So, How Big Is It?

Ask, Apr 2005

Almost 2,500 years ago in ancient Greece, early scientists thought the shape of the world was-well, there were several ideas. One early thinker believed that Earth was a squat cylinder, like a drum, and that people lived on its disk-shaped top. Another conceived of Earth as a rectangle held up by compressed air. But it wasn't long before the Greeks figured out the world had to be round.

Why? When a ship approached over the horizon, they would see its sail first. Similarly, when people traveled north or south, new stars appeared above the horizon ahead and visible ones disappeared below the horizon behind. During an eclipse of the Moon, they could see the shadow of the Earth against the Moon-and its edge was always curved. Besides, the Sun and the Moon were round, so why not Earth?

Thus, educated people, at least, knew that Earth was round like a ball. But how big a ball? No one knew that. How could they? You couldn't measure the world with a ruler. And no one could travel around the world to see how big it was. (After all, there were monsters out there, weren't there? And didn't people say that the sea boiled near the equator? Nothing could live there.)

So no one knew how big Earth was, until Eratosthenes measured it.

Eratosthenes was a Greek living in Alexandria, Egypt. In 240 BC, he was appointed head of the city's great library, which was the center of learning at the time. Because he had many interests, such as mathematics, poetry, philosophy, and geography, Eratosthenes was nicknamed Pentathalos, which referred to athletes who competed in five events. It's possible he was named this from jealousy, however, to suggest that he knew a little about a lot but didn't have true ability in any one area.

But Eratosthenes knew enough to be interested when he heard a tale from travelers that on the 21st of June, the longest day of the year, at precisely midday, the Sun shone down a deep well in the town of Syene in upper Egypt, and that it cast no shadows. Eratosthenes had never seen such a shadowless noon in Alexandria. Why were there shadows in one place and not the other? That was easy to explain. It was because the Earth was round. When the Sun was directly overhead in Syene, of course its rays would strike objects at an angle and cast shadows at other places around the globe, such as farther north in Alexandria.

Maybe, Eratosthenes thought, those shadows could enable him to calculate the size of the Earth. He found out that a camel caravan needed 50 days to make the journey from Alexandria to Syene, and that camels usually traveled about 10 miles a day. Royal surveyors, who were trained to walk with equal steps, may also have paced off the distance for Eratosthenes.

So it was about 500 miles to Syene. But what part, or fraction, of the Earth's circumference was that? To find out, Eratosthenes had only to step outside his library in Alexandria at noon on the 21st of June, when he knew the Sun was at its highest and shining vertically down the well in Syene, and measure the angle of a shadow cast by the Sun.

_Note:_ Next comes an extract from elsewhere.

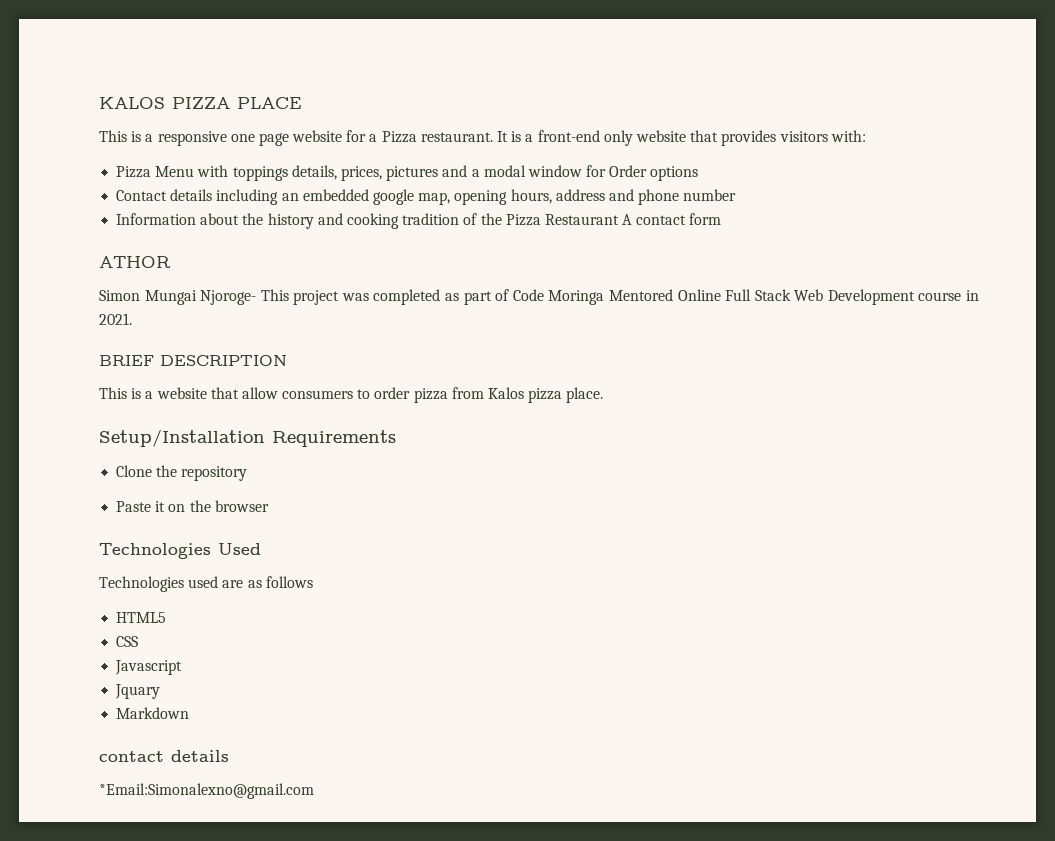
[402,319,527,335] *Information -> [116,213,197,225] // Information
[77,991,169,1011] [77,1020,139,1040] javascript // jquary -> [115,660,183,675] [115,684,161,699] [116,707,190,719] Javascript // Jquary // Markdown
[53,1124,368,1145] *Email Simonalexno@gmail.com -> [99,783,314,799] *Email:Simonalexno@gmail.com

Eratosthenes already knew the height of a stone obelisk in his courtyard, and by measuring the length of its shadow he learned that the Sun was shining down at an angle of 7.2 degrees. A circle has 360 degrees, so the angle was equal to about one-fiftieth of a circle. This meant that the circumference of the Earth was 50 times the distance from Alexandria to Syene, or about 25,000 miles. Which is about right.

Unfortunately, another Greek geographer, Ptolemy, came along around AD 150, and his geography was the one the world came to know. Ptolemy invented the idea of scale in mapping. (You know, one inch equals 200 miles. That sort of thing.) He was the first to locate north at the top of a map. And he showed how to use lines of latitude and longitude to mark a location on a map. But he thought the Earth was only 18,000 miles around. (After all, what did Pentathalos know?) Ptolemy sort of left out the Pacific Ocean and the Americas.

A bad mistake, but it might have had good consequences. Much later, in 1492, Christopher Columbus, influenced by Ptolemy's beliefs about the size of the Earth, decided it wouldn't be too hard to reach Asia by sailing west from Spain. The way Columbus figured it, he would reach India or Japan after little more than a month's journey. Instead, he hit America.

A few years later, Europeans crossed the Isthmus of Panama and saw the Pacific Ocean for the first time. But they still didn't think this ocean could be very big. It wasn't until Ferdinand Magellan sailed around the world, spending miserable months crossing the Pacific, that they found out. Magellan left Spain in 1519 with a crew of 265; three years later only 18 men came back. Although Magellan himself was killed in the Philippines, his voyage around the world was a success.

Finally, everyone got the idea. The world is round. And it's bigger than you think.